Modern elevators are a marvel, enabling us to build ever upward and downward. We’re so used to elevators that we almost always groan when we don’t see them for a climb of two flights of stairs.
The first elevators were primitive and human or animal-powered creations using jute ropes and pulleys, at least as early as 200 B.C.E. The first elevator in recent history as we know them today was made in 1743, for King Louis XV, although it was still man-powered.
How has modern elevator design changed the types of elevators we use today? Can you get modern elevators for homes? What about smart elevator technology?
Keep reading to find out the answers to all of these questions and more.
Modern Elevator Technology — Surrounded by Safety
Modern elevators have little in common with elevators prior to the 19th century.
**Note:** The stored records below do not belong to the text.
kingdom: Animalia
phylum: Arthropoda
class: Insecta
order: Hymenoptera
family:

Even then, there wasn’t much in the way of safety technology or regulations, such as an elevator audit.
In fact, because of safety failures, many people regarded elevators as “death traps.” It’s definitely been depicted this way in movies from Die Hard to Shallow Hal.
Are elevators as unsafe as they seem in the movies and history? Not at all — well, maybe we should say “not anymore.”
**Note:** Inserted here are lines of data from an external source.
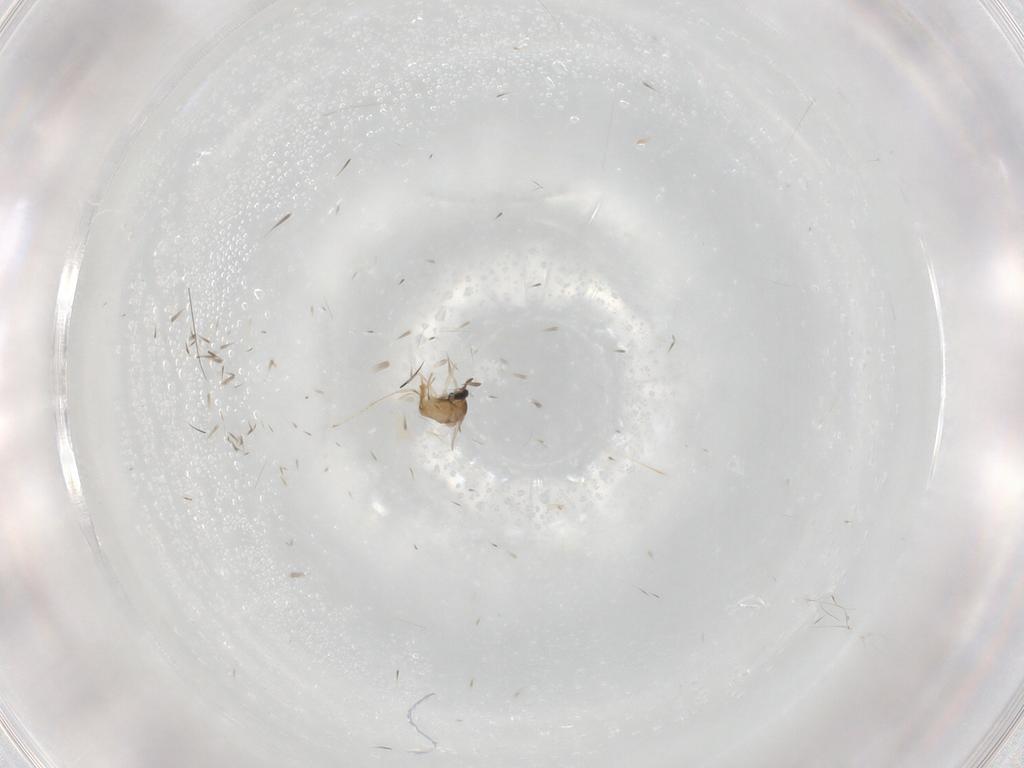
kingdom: Animalia
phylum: Arthropoda
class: Insecta
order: Diptera
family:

The elevator brake was invented by Elisha Otis in 1853. This backup safety feature helped to make them more reliable in public eyes and get them as the mainstay to enable vertical construction. It’d be best that they didn’t fall at all, though.
If we’re talking about how elevators work, the main reason why they work so well is based on a simple fact. If we’re to use them at all, their function must firmly rest on a foundation of safety.
Each car or cab is equipped with a long list of safety features.
- Door sensors
- Door closing devices
- Door restraints
- Safety brakes
- Hoistway safety switches
- Hoistway door interlocks
- Emergency power
- Emergency lighting
- Emergency alarms
- Emergency communications and phones
- Emergency evacuation features
- Pit buffers
- Fire emergency systems
How Modern Elevators Work: From Top to Bottom
For buildings, eight stories and below, hydraulic elevators are a common sight. There are mainly four types of hydraulic elevators.
- Conventional (holed)
A piston pushes the elevator from the elevator pit below the ground level. They’re generally affordable and low maintenance.
That said, hydraulic elevators contain hydraulic fluids. These are major environmental risks should there be a leak. They also use a lot of energy through their electric motor.
The most common types of elevators you’ll see are traction elevators — of which there are three types. The geared traction elevators have a gearbox that attaches to the motor that pulls the ropes. The ropes go through a sheave (a type of pulley system) to a counterweight, to assist.
A gearless traction elevator has a motor directly attached to the sheave. This is about four times faster than a geared elevator — they’re also more energy-efficient but have no speed regulator.
To save space, MRL (machine-room-less) elevators were an obvious iteration of the technology. These work generally only to 250 feet and get used most often in residential applications.
One of the latest (and most sci-fi looking) types of elevators, designed in 2007, is the vacuum elevator. These too get used mostly in multi-story homes.
Raising Awareness About Modern Elevators
There’s a lot that goes into designing and maintaining modern elevators. Building height, maintenance levels, traffic, and safety all play major roles. Now that you know how they work, you likely can pick the right one for you.